Камера засмеялась, а Глаз сказал: – Намажь-ка мне скипидаром, так я по головам начну бегать. Все согласились, и Дима пообещал заменить неудачную строчку. Как-то Моторный написал стихи про бичей и дал прочитать Глазу. Глазу стихи понравились, он выучил и стал громко читать:
Над Тюменью утро наступает, И мороз становится сильней, С теплотрасс на промысел вылазят Оборванных несколько бичей. Главный бич остался в теплотрассе, Он боится выйти на мороз, Молодым бичам дает приказы, Чтобы долю каждый ему нес. Много здесь, в Тюмени, предприятий, Где начальство радо всем бичам, Нет условий для своих рабочих, А бичами выполняют план. Так, в тюменском мясокомбинате На работу всех бичей берут Без прописки и без документов И расчет им сразу выдают. Кроме денег, здесь бичам приволье, Колбасы хоть вволю поедят И еще берут мясопродукты, Чтоб на водку просто променять. Надо вам кончать, бичи, бродяжить, На исходе ведь двадцатый век, Приобщайтесь вы к нормальной жизни. Как живет советский человек.

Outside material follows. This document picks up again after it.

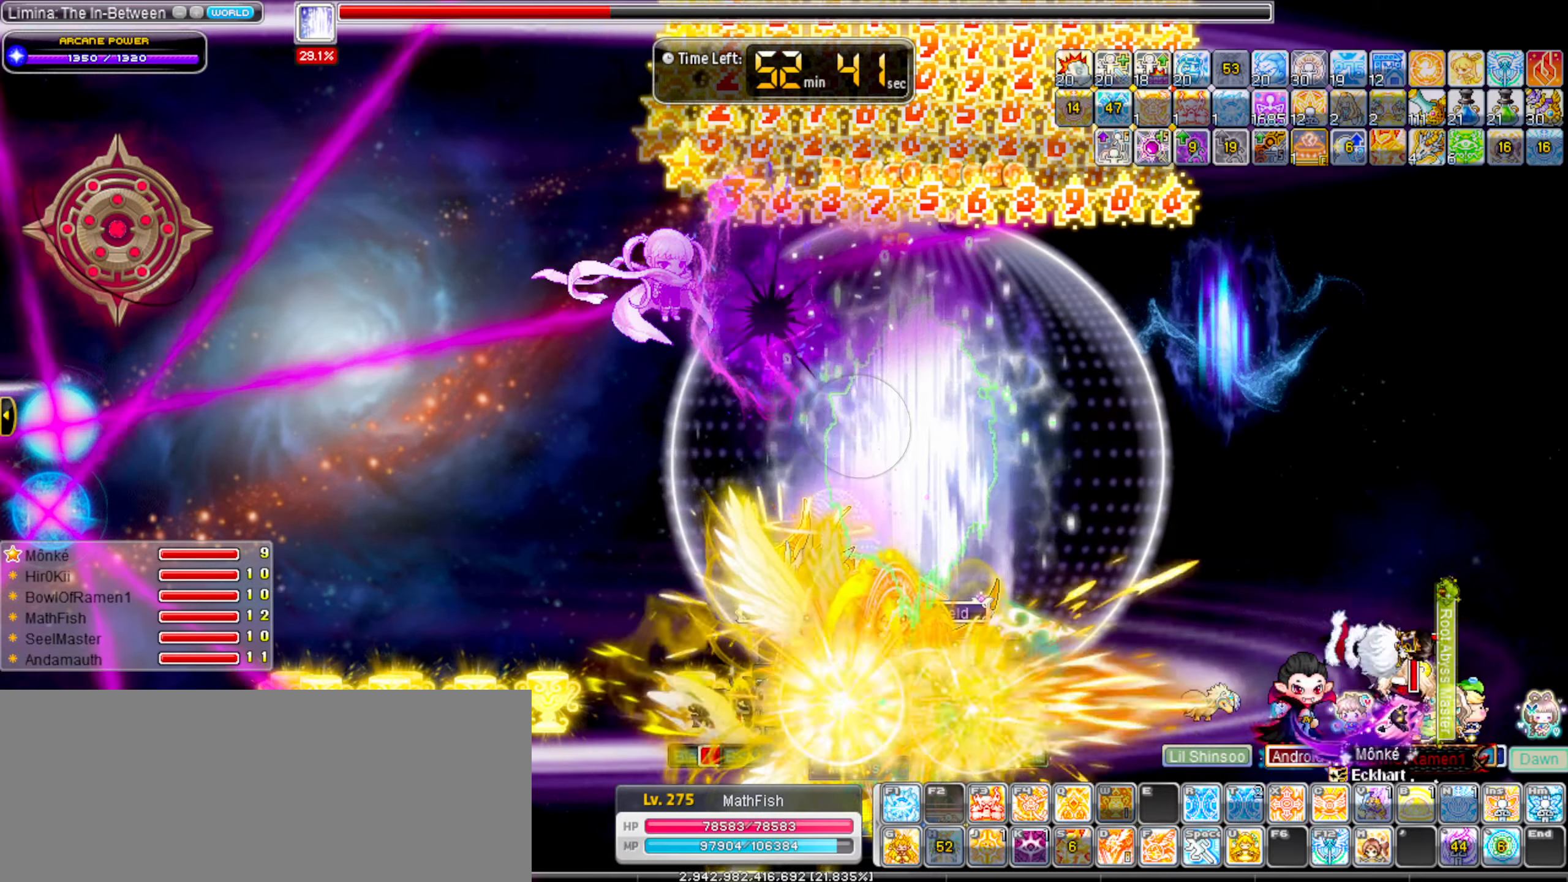
{"keys": ["right"], "events": [[50, "alt_l", "up"], [367, "left", "down"], [417, "left", "up"], [417, "right", "down"]]}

Зеки забалдели. Над бичами ловили «ха-ха». Сильнее всех бичей глотку драл БОН. – Ты про себя напиши! Что ты про нас пишешь? Бичи стали ненавидеть Глаза. Лето в разгаре. В камере духотища. Зеки, как мореные, ходили полураздетые. Ни в шашки, ни в шахматы или домино играть не хотелось. Валялись на. шконках, обмахиваясь полотенцами или накидывали их, смоченные, на себя. Особенно духота доставляла хлопоты тем, кому приносили сливочное масло. Они носились с ним, как с больным ребенком. Чтобы масло не испортилось, его обильно солили, клали в полиэтиленовый кулек, наливали из-под крана холодной воды (в трехэтажном корпусе к этому времени подвели в камеры воду и стали пользоваться туалетами), завязывали и клали между рам, стекла которых или были разбиты, или выставлены. Туда заглядывал ветерок. Воду на день меняли несколько раз. Глаз от маеты освобожден: передач ему не носили, а отовариваться денег не было. Жил он на тюремной баланде, и лишь изредка его кто-нибудь угощал. На прогулке Глаз не баловался, так как камеру могли раньше увести. Глаз получил обвинительное заключение и расписался, что его следственное дело передали заводоуковскому народному суду. Он сразу попросил у дубака бумагу и ручку и написал три заявления: одно — в заводоуковский народный суд, второе — в областной, третье — в областную коллегию адвокатов. Во всех заявлениях он просил одно: «Назначьте мне тюменского защитника Фишера, чтоб только он защищал меня на суде». В конце заявлений Глаз написал: «Если не назначите тюменского защитника — на суд не пойду. Несите на руках». Фишер — самый авторитетный и уважаемый защитник области. Он брал самые сложные дела. Имя его не сходило с уст заключенных. Денег для него состоятельные родственники подсудимых не жалели. Лишь бы помог. Не всех обвиняемых Фишер брался защищать. Лишь тех, кто неплохо платил.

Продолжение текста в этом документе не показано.